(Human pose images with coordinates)
- - - - -
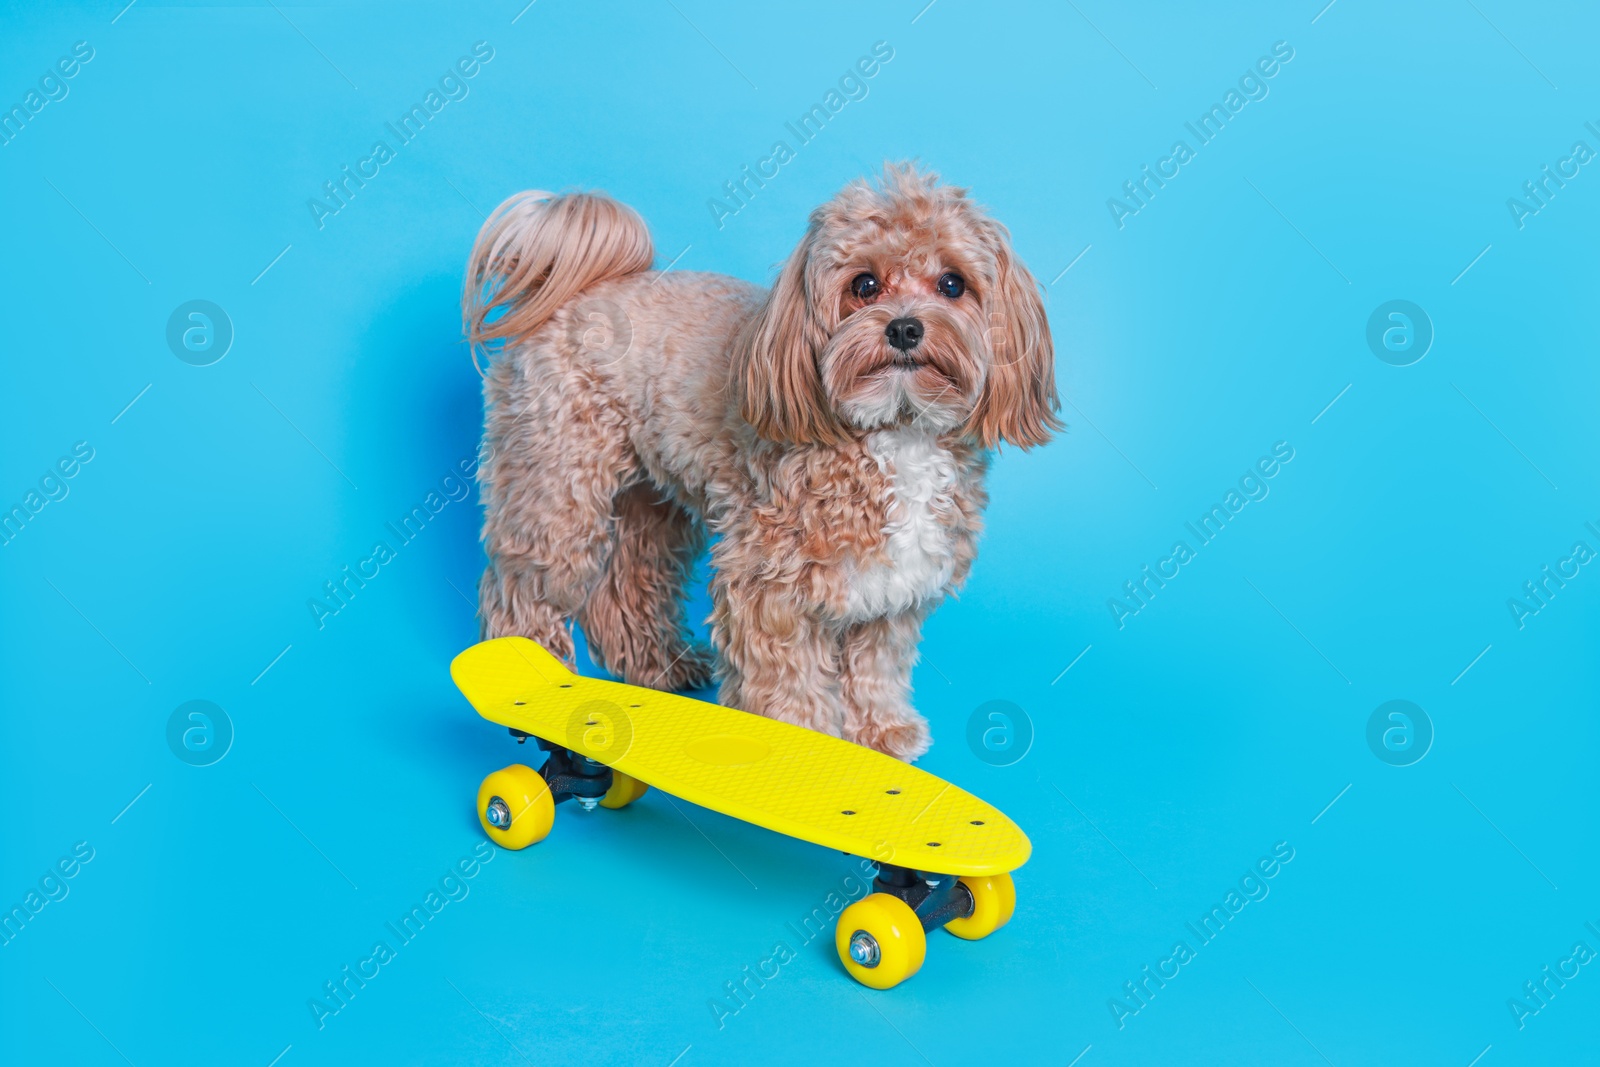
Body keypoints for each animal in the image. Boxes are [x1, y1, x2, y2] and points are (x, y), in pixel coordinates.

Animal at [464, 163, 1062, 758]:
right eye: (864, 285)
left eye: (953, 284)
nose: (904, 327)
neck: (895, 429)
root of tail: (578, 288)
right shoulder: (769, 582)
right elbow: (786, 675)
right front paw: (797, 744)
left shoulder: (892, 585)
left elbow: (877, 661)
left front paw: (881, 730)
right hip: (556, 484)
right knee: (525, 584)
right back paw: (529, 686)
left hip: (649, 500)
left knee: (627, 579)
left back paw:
- - - - -
Problem details:
Pick out the lines above that hold the string "right" and show them.

Finished exercise:
right eye: (864, 285)
right shoulder: (769, 582)
right elbow: (786, 675)
right front paw: (797, 744)
right hip: (556, 484)
right knee: (525, 584)
right back paw: (529, 686)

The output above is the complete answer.